Instalación de Climeworks para capturar dióxido de carbono directamente del aire, presentada en Berna en 2015. La imagen muestra la tecnología, no la escala futura del modelo analizado.
En 2050, la captura directa de dióxido de carbono del aire podría retirar una cantidad enorme de CO₂ o seguir siendo una industria pequeña. La diferencia no depende solo de que las máquinas funcionen. Depende de costes, velocidad de construcción, financiación, almacenamiento geológico, políticas climáticas y décadas de apoyo público.
Un preprint publicado en marzo de 2026 intentó medir esa incertidumbre en vez de esconderla detrás de una única trayectoria. Sus autores ejecutaron miles de variantes de un modelo integrado y obtuvieron una distribución muy desigual: la mayoría de los escenarios produjo poco despliegue, mientras solo entre el 4 % y el 6 % alcanzó una escala de gigatonelada hacia mitad de siglo.
El resultado no dice que la captura directa de aire tenga un 5 % de probabilidad real de triunfar; dice que, dentro de ese modelo y de sus supuestos, el éxito gigantesco ocupó una cola pequeña de la distribución.
Sacar CO₂ del aire es distinto de capturarlo en una chimenea
En una central o una fábrica, el CO₂ sale concentrado en un flujo de gases. En el aire ambiente está muy diluido. La captura directa de aire —DAC, por sus siglas en inglés— debe mover grandes volúmenes de aire a través de materiales que retienen selectivamente el dióxido de carbono. Después hay que liberar el gas, comprimirlo, transportarlo y almacenarlo de manera duradera para que el proceso cuente como eliminación.
Esa cadena consume energía y capital. También necesita lugares de almacenamiento, permisos, redes de transporte y sistemas de medición. Una máquina que captura una tonelada no demuestra que puedan construirse millones de máquinas, alimentarlas con energía baja en carbono y operar todo el sistema durante décadas.

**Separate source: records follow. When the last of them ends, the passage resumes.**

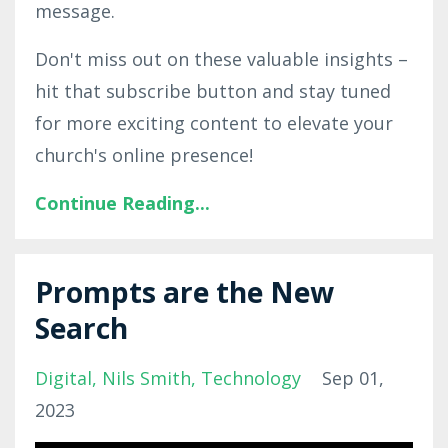
message.
Don't miss out on these valuable insights –
hit that subscribe button and stay tuned
for more exciting content to elevate your
church's online presence!
Continue Reading...
Prompts are the New
Search
Digital
Nils Smith
Technology
Sep 01,
2023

Por eso el estudio no preguntó únicamente cuánto podría bajar el coste de un sorbente. Incorporó incertidumbres tecnológicas, financieras, de mercado y de política pública.
Seis mil futuros calculados
Los investigadores analizaron dos marcos climáticos: uno asociado a compromisos nacionales y otro a una estrategia de largo plazo más ambiciosa. Para cada uno generaron 3.000 combinaciones de parámetros, un total de 6.000 ejecuciones. Variaron 36 entradas, entre ellas costes, ritmos máximos de crecimiento, disponibilidad de almacenamiento, financiación y diseño de subsidios.
Los resultados centrales fueron modestos comparados con la escala que suele aparecer en los titulares. En el marco de compromisos nacionales, la mediana para 2050 fue de unos 0,06 gigatoneladas anuales. En el escenario de largo plazo fue de alrededor de 0,39 gigatoneladas. Solo un 4 % y un 6 %, respectivamente, llegó a una gigatonelada.
Una gigatonelada son mil millones de toneladas. Alcanzarla no significa resolver el cambio climático: las emisiones mundiales de CO₂ siguen siendo mucho mayores. El número sirve aquí como umbral de industrialización masiva.